McKean had taken her family to Maryland to stay in quarantine during the COVID-19 pandemic. Reports from the Maryland Natural Resources Police say they were attempting to retrieve a kickball that had landed in the water. Due to high winds, they were swept further out into the Chesapeake Bay. Fire officials from Anne Arundel County received an emergency call at 4:30 pm that day from a man who reported seeing a woman and her son, presumably the McKeans, in a small canoe near the community pier at Columbia Beach.

McKean and her son were last sighted ten miles south of Annapolis, near Herring Bay. Marine units from the Queen Anne's County Police Department, Anne Arundel County Police Department, Maryland State Police, and the Maryland Department of Natural Resources, as well as the United States Coast Guard, searched the Chesapeake by boat and helicopter. Natural Resources Police reported that an overturned canoe was found around 7:00 pm on April 3, 2020, near Rockhold Creek in Deale Later that night, after twenty-six hours, the Coast Guard suspended its search. At 7:30 pm, Maryland officials called off the search due to darkness. As of April 3, 2020, she and her son were presumed dead. On April 4, 2020, the search was resumed by Maryland police.

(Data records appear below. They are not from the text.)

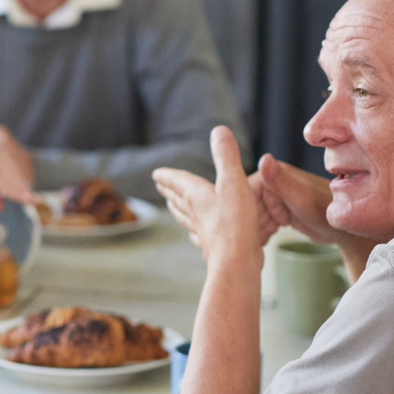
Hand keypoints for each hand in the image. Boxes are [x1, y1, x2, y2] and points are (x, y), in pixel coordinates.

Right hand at [0, 126, 36, 210]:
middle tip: (35, 201)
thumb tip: (1, 205)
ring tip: (31, 202)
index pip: (21, 160)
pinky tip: (18, 198)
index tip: (33, 194)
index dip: (28, 178)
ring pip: (11, 174)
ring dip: (21, 190)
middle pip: (19, 167)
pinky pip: (0, 177)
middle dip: (26, 186)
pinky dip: (10, 189)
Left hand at [152, 127, 261, 271]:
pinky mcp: (214, 247)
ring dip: (178, 210)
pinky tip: (195, 235)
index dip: (168, 175)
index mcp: (197, 196)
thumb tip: (218, 130)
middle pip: (178, 200)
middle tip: (160, 188)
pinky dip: (195, 231)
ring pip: (186, 218)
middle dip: (169, 192)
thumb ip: (226, 156)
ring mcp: (204, 232)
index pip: (178, 181)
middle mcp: (197, 213)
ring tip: (172, 206)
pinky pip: (199, 235)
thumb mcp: (233, 182)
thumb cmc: (235, 223)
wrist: (237, 263)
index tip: (156, 174)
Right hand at [249, 153, 350, 245]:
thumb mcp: (299, 197)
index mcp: (275, 174)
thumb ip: (280, 180)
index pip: (244, 189)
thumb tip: (264, 158)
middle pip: (248, 204)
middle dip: (245, 223)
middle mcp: (275, 184)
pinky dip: (261, 234)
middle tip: (245, 241)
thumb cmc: (326, 210)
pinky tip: (259, 247)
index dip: (239, 208)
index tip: (237, 226)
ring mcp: (279, 199)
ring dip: (252, 231)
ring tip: (252, 246)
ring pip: (254, 216)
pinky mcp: (283, 213)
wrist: (345, 230)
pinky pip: (265, 222)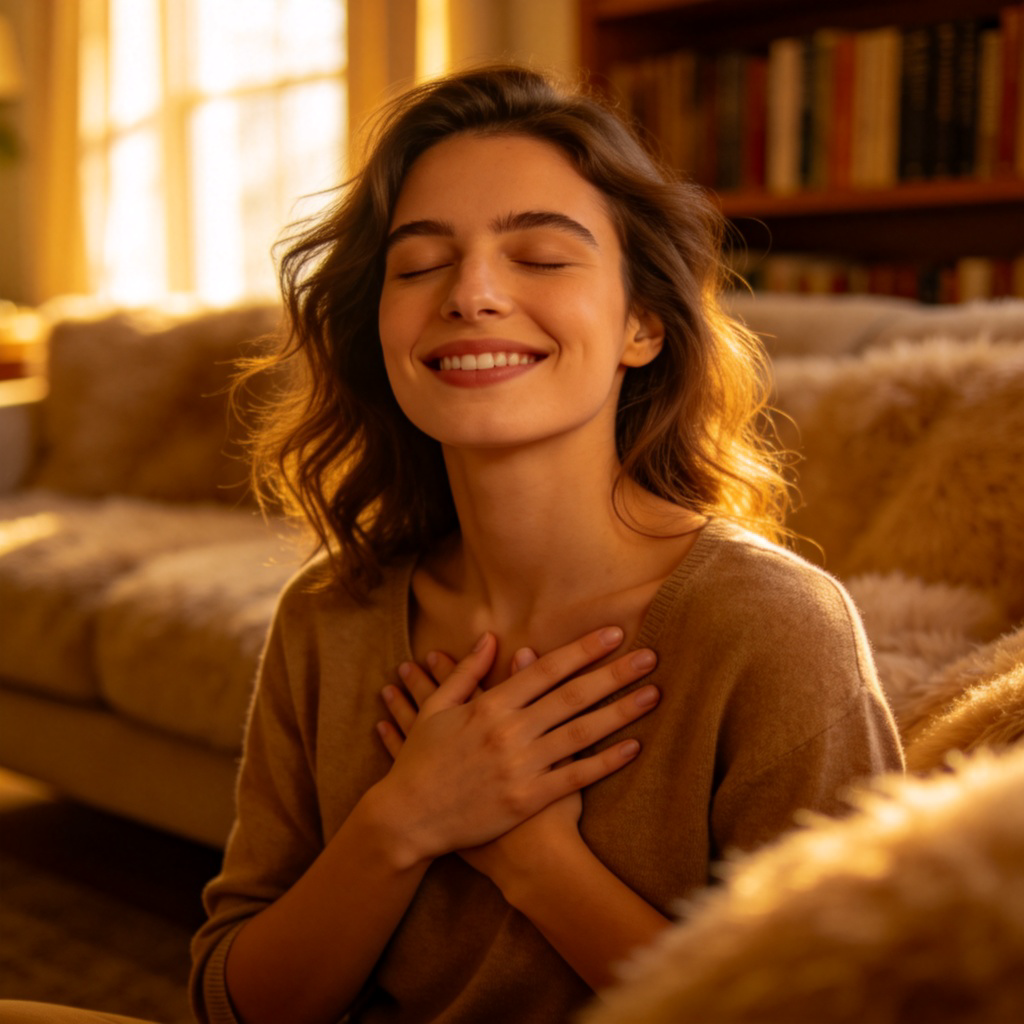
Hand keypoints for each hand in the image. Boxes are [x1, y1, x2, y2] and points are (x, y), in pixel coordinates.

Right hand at [376, 632, 658, 869]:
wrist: (408, 818)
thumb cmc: (420, 760)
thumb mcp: (436, 709)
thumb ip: (467, 672)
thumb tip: (491, 639)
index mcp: (489, 705)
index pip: (546, 670)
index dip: (582, 650)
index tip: (613, 633)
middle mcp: (510, 731)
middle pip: (573, 696)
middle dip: (614, 673)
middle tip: (650, 656)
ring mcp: (520, 766)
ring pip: (581, 734)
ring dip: (620, 712)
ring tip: (652, 695)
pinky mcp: (527, 799)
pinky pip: (575, 777)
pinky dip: (605, 762)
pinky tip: (633, 747)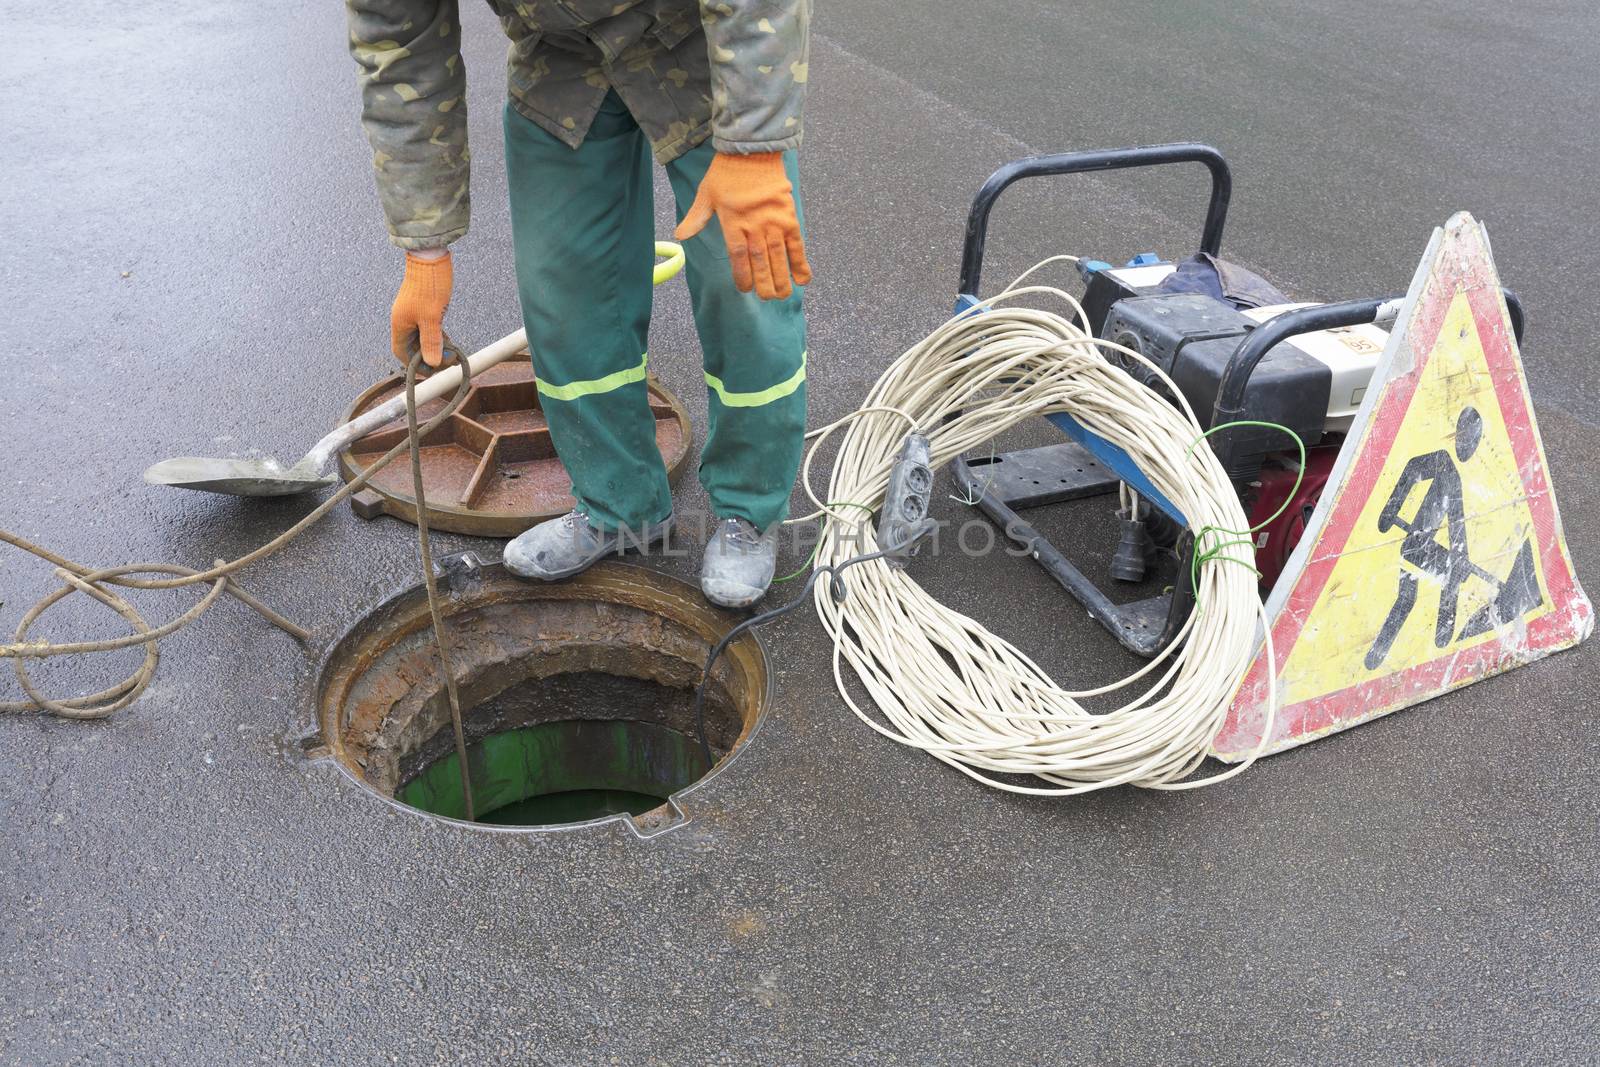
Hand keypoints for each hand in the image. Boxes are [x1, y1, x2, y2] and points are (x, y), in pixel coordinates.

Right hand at [390, 248, 452, 366]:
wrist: (431, 258)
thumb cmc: (429, 285)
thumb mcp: (432, 317)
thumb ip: (431, 341)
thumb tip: (432, 362)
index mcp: (400, 324)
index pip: (402, 353)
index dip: (416, 365)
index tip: (433, 370)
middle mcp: (404, 320)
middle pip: (413, 348)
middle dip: (429, 357)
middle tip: (448, 361)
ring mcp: (413, 314)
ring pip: (422, 338)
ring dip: (436, 347)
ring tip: (452, 352)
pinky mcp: (423, 308)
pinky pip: (428, 329)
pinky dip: (438, 336)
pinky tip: (449, 340)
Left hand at [674, 152, 810, 300]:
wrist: (753, 150)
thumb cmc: (726, 172)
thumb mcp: (706, 193)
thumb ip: (696, 217)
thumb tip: (680, 236)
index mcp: (733, 223)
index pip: (738, 257)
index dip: (743, 276)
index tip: (745, 289)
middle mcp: (754, 226)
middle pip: (760, 262)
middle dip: (764, 284)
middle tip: (767, 298)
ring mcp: (774, 223)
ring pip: (778, 258)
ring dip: (782, 279)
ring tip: (783, 296)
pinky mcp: (790, 217)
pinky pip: (797, 245)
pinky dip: (801, 262)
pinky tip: (803, 279)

Maeve McKean's body was recovered on April 6, 2020, and her son's body was recovered two days later. On April 8, 2020, the medical examiner reported McKean accidentally drowned in the turbulent and chilly water of the Chesapeake Bay.

Due to the coronavirus pandemic, a public funeral could not take place. An online memorial via Zoom, called A Gathering of Love and Thanksgiving for Maeve and Gideon, was hosted by the Kennedy family on April 11, 2020, and watched by over 3,000 people. Melissa Etheridge, Natasha Bedingfield, and Kenny Chesney performed at the online memorial. Maeve McKean and her son Gideon were cremated, and their ashes were scattered off the coast of Martha's Vineyard in Massachusetts. A memorial website was later established in their memory.